The D and C technique is usually carried out under a general anaesthetic in a day hospital or general hospital setting. During dilatation, the cervix is gently stretched open by inserting progressively larger instruments. This is followed by a curette in which the endometrium is gently scraped away using an elongated instrument with a scoop attachment.
An alternative diagnostic procedure that can be used when a detailed patient history, examination and laboratory tests have failed to reveal the cause of abnormal bleeding is hysteroscopy. A hysteroscope is basically a tubular instrument with a light at one end and an optical system for transmitting an image to a display monitor. It is inserted through the vagina and cervix to observe the inside of the uterus. After obtaining ultrasound images of the uterus and introducing gas to separate the pelvic organs, the cervical canal is gently stretched to allow the hysteroscope to pass into it. It is then possible to get a good view of the uterus in about 80% of patients. (In the remaining patients, the view may be obscured by heavy bleeding.) Of women with menstrual irregularities in whom the uterus can be observed, more than 60% have no apparent uterine abnormality. These women are spared a diagnostic curettage. The others may have fibroids, polyps, endometriosis, pre-cancerous changes or endometrial cancer.

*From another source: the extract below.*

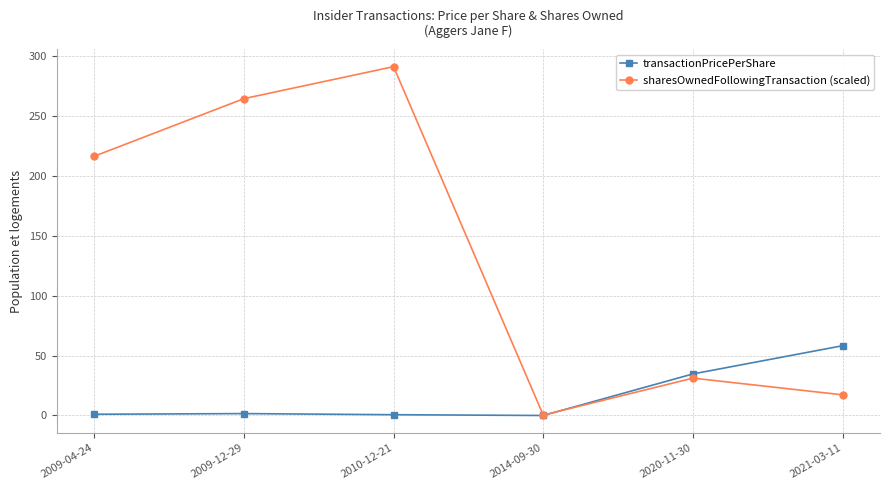

What are all the series names shown in the legend?

transactionPricePerShare, sharesOwnedFollowingTransaction (scaled)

If any area of abnormality is identified, a sample can be removed, checked by a pathologist and, in many cases, destroyed on the spot by an instrument inserted through the hysteroscope.
Hysteroscopy is thus a useful diagnostic test which can be used as the basis for treatment. It can be carried out without hospital admission or general anaesthesia, a considerable benefit in the eyes of many women (particularly those who are elderly and have multiple medical problems). A study by the University of Adelaide and the Royal Adelaide Hospital suggests that Australia’s health budget could be reduced by at least $30 million a year if outpatient hysteroscopy (also called office hysteroscopy) was adopted instead of performing D and C procedures in day surgery units.9 This 1994 study quoted the cost of a hysteroscopy at about $100, while a D and C cost over $500 when carried out in a day surgery unit and over $1000 if an operating theatre and overnight stay were required.
Serious complications such as bowel perforation occur in less than 1% of patients having a hysteroscopy, but about 70% experience the discomfort of menstrual-type pain, sensations of dizziness, tremor, shoulder tip pain or nausea, which is often followed by vomiting. If doctors explain possible side-effects before the procedure starts, this can help to reduce anxiety in patients when they occur. As increasing numbers of gynaecologists become familiar with the technique of hysteroscopy, it is hoped that D and C will be used more selectively.